In 2001 they gave me a generous budget to get a new HP 3000. I only had to spend about one fourth of it to upgrade the one we had, and that got us a better performance rating out of it that I would have gotten from a new machine. Their Series 979 then carried only the default RAM in it (256Mb), and a single processor. They were using the internal drives, so they only had one IO channel. They said it was slow and needed to buy a new one. I purchased two additional IO channels, three more CPUs, and then maxed it out with RAM. We added two disk arrays, one on each of the new I/O channels. Using the right volume set configuration I balanced our application evenly across the two disk arrays, and made use of the internal disks for temporary, sort, and work files, and this machine screams now.

I was foreseeing that machine taking them out at least another five or six years. We were only using about 10 percent of that machine’s potential for awhile. Now we’re adding things on, like the QSS COBOL Web server [QWEBS]. The HTTP protocol that QWEBS uses does take a lot of resources, but we still have a long way to go before we max out that 3000.

Do you think your relationship with HP has changed since the Nov. 2001 announcement?

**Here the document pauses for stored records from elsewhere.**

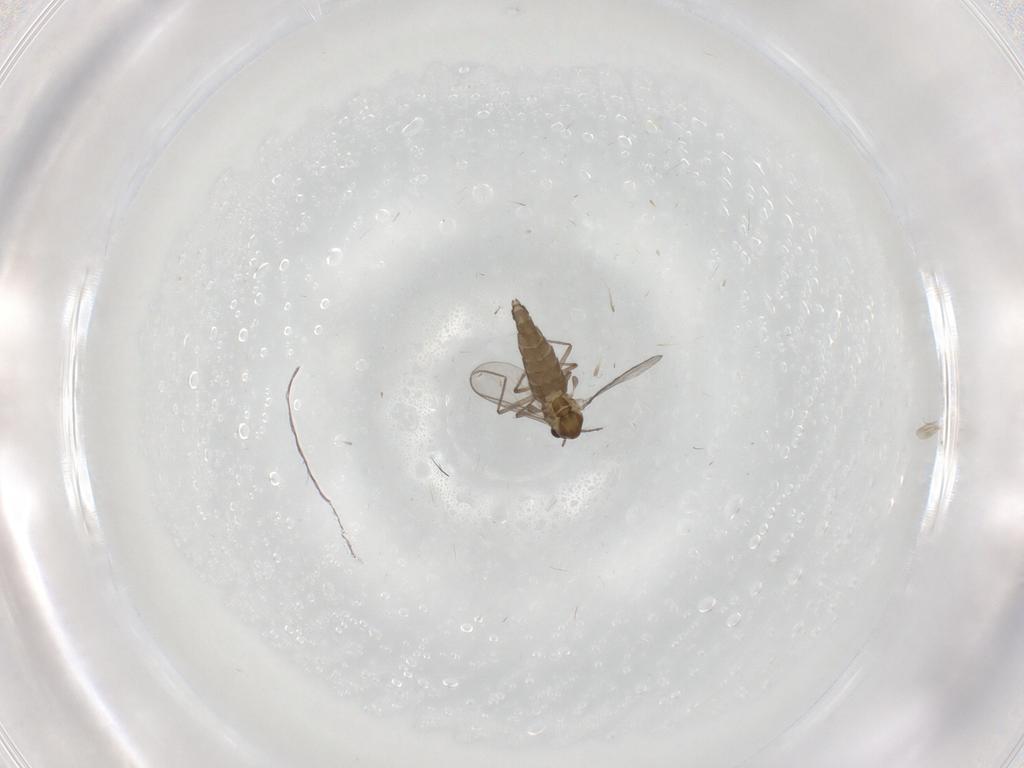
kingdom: Animalia
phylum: Arthropoda
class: Insecta
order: Diptera
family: Chironomidae
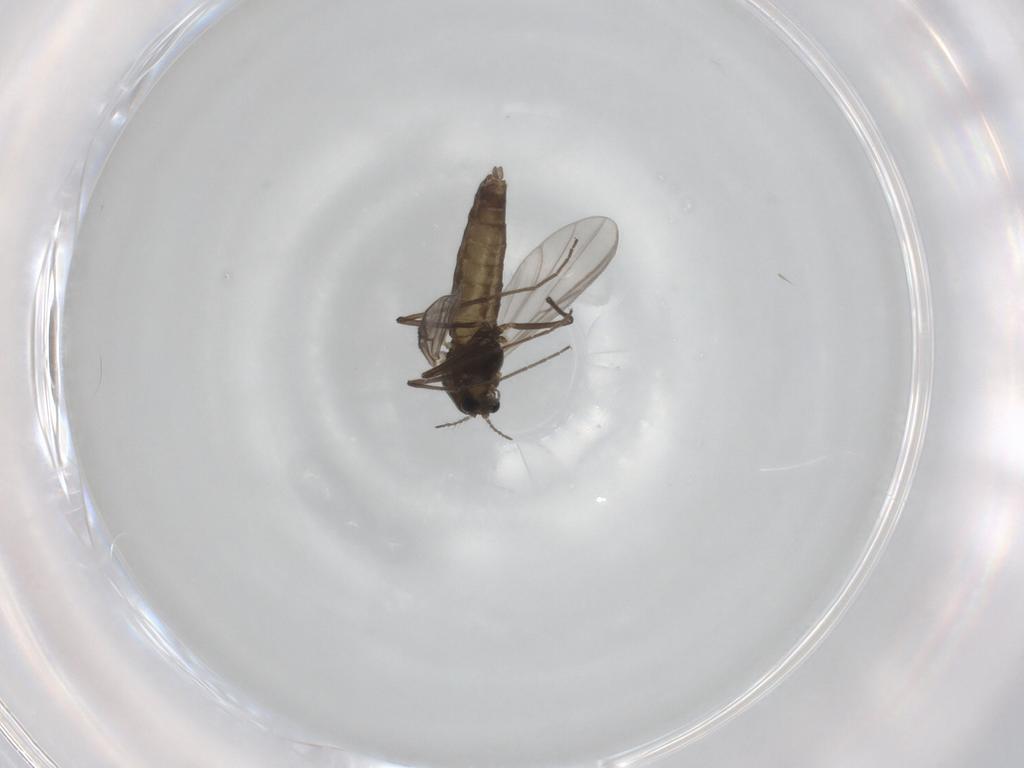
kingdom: Animalia
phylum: Arthropoda
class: Insecta
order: Diptera
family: Chironomidae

It’s hard to answer for my organization. I know the way our IS director looks at it. She sees it from a business point of view. She has a budget to think about, and is

frustrated with HP, their billing and their support. She agrees that the 3000 hardware is extremely reliable, but she’s frustrated with the business side of things.

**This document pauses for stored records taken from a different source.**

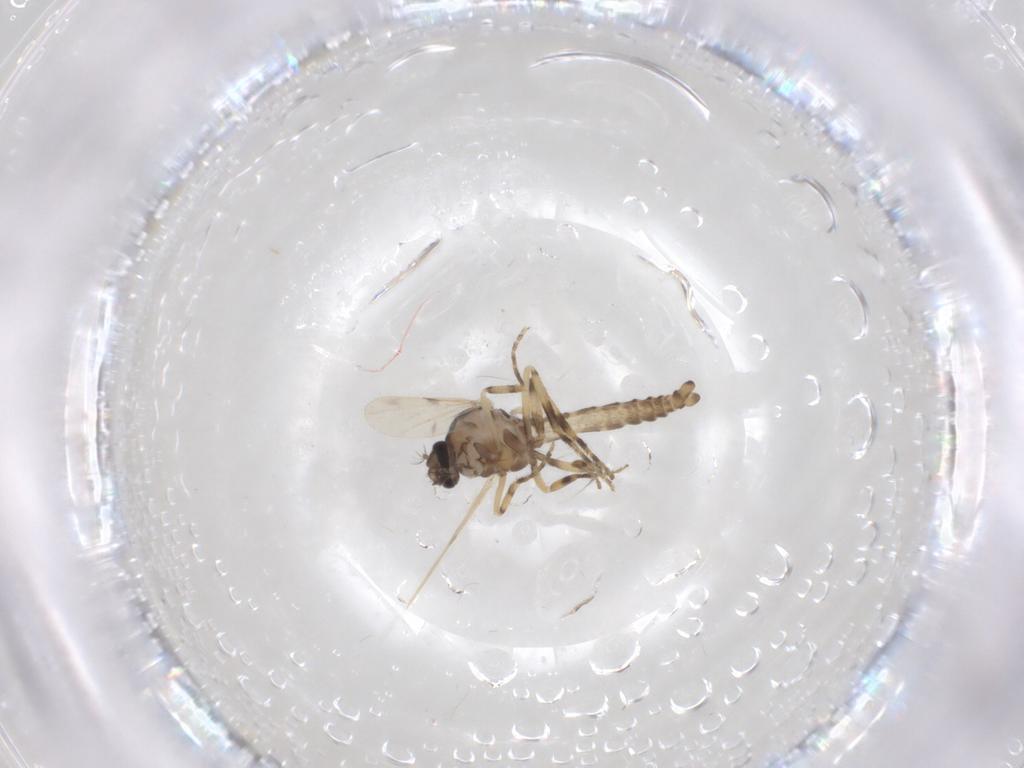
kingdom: Animalia
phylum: Arthropoda
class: Insecta
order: Diptera
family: Ceratopogonidae
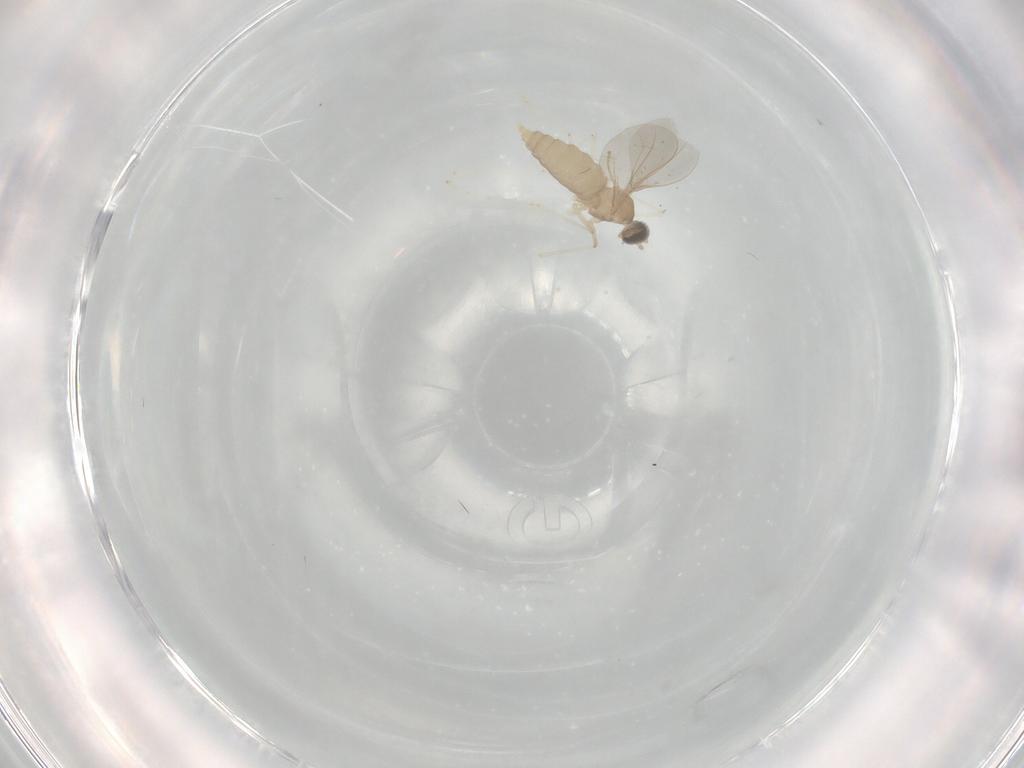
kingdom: Animalia
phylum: Arthropoda
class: Insecta
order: Diptera
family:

My opinion of HP slowly started to change in the mid-1990s, when their support for the 3000 started going down. I called for support on the 3000 and someone asked “Is that a printer or a server?” Then they sent HP-UX people out to work on it, and they don’t know MPE. That was the turning point for me.

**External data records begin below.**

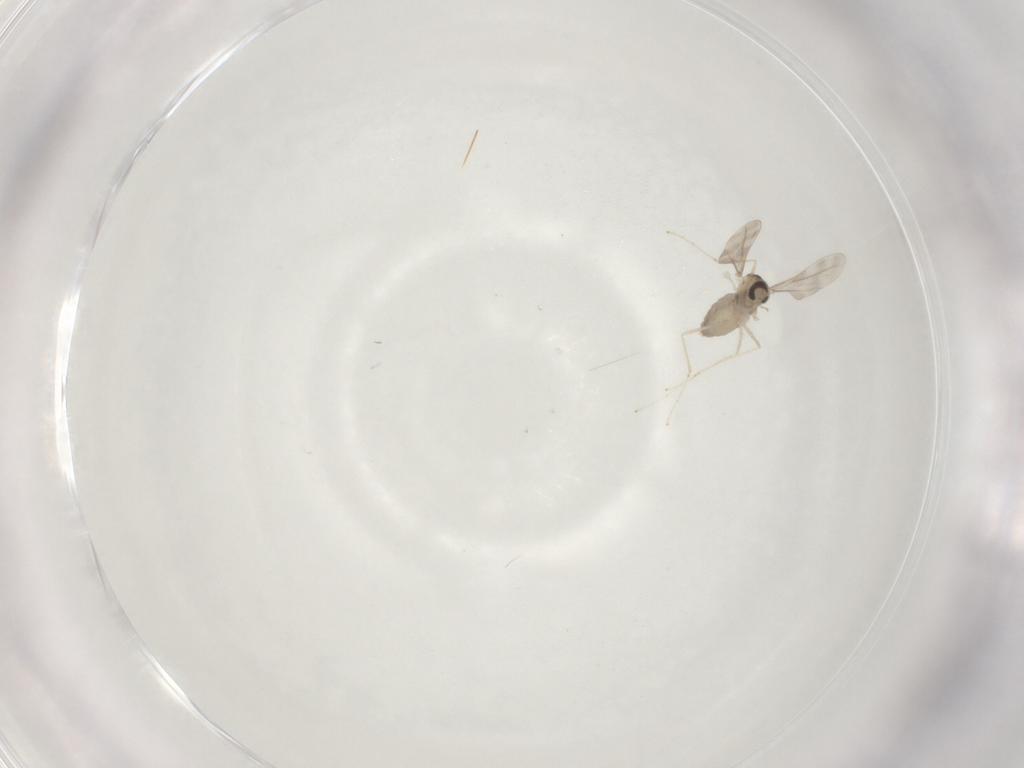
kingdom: Animalia
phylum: Arthropoda
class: Insecta
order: Diptera
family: Cecidomyiidae
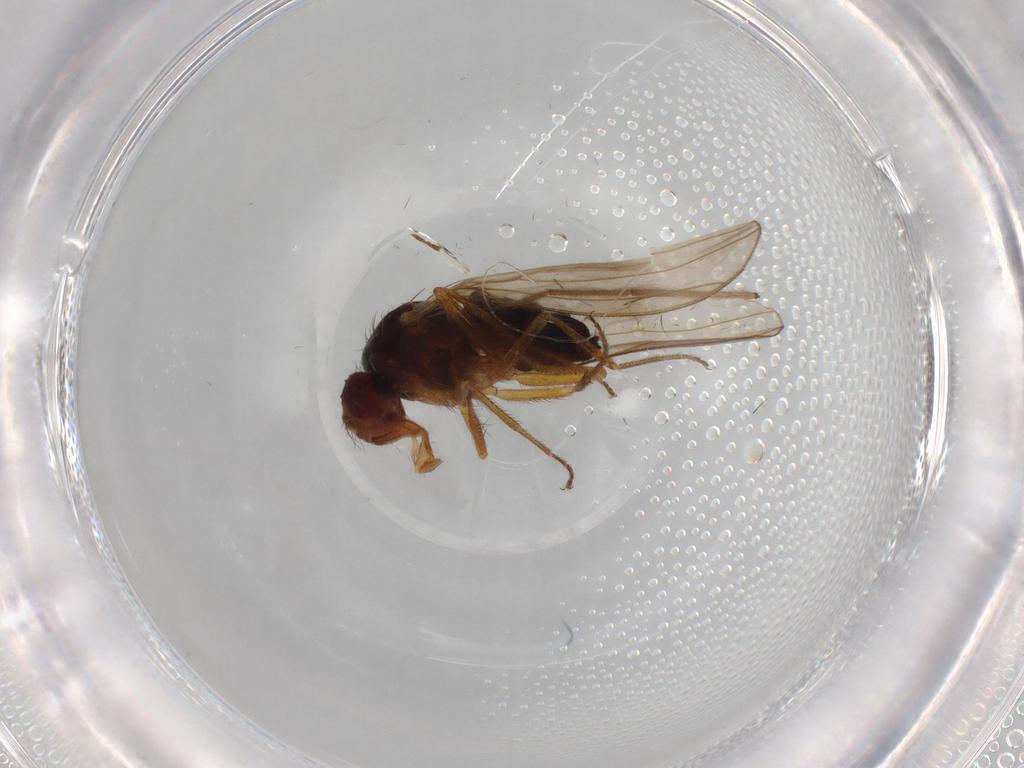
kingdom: Animalia
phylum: Arthropoda
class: Insecta
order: Diptera
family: Drosophilidae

When I got here in 1999, the folks here were complaining about support, so I went third-party, with Beechglen for OS and software support, and Surety Systems for hardware support. The third party support options are not just cheaper, they are better. These guys don’t need to ask what an HP 3000 is.

So when HP made the announcement in 2001, it didn’t change much for me. I was already on third party support, so it didn’t affect me much. It made me look at the future of the 3000 differently, but I wasn’t bothered by them ending support.

How do you see the future being different?

Just before they made their announcement, the N-Class and A-Class were just hitting the market. They were too new to buy, in my opinion. I was thinking after we went through the five years with our 979, it would be a better system when it was running on an Itanium chip. All the problems would be ironed out with the new architecture.

When they made the announcement that there wouldn’t be any new 3000s, you have to look at something else if you’re talking 10 years down the road. There’s no panic or rush.

I’ve heard a lot of panic, and some are actually in a hurry to jump to HP-UX. I always ask why, why the rush? One time I was asked, “Haven’t you heard that HP announced the end of support for the 3000?” I’d answer “They haven’t been supporting this machine for years anyway. What’s the big deal?” One phase I like to use, that I heard first from [AICS Research president] Wirt Atmar is, “The bits don’t wear out.” He’s thinking you can run this thing another 25 years, and in his environment, he’s probably right. Everyone running MPE needs to keep their eyes open. I’m researching everything I can, and five years from now we’ll have a lot more options available to all of us.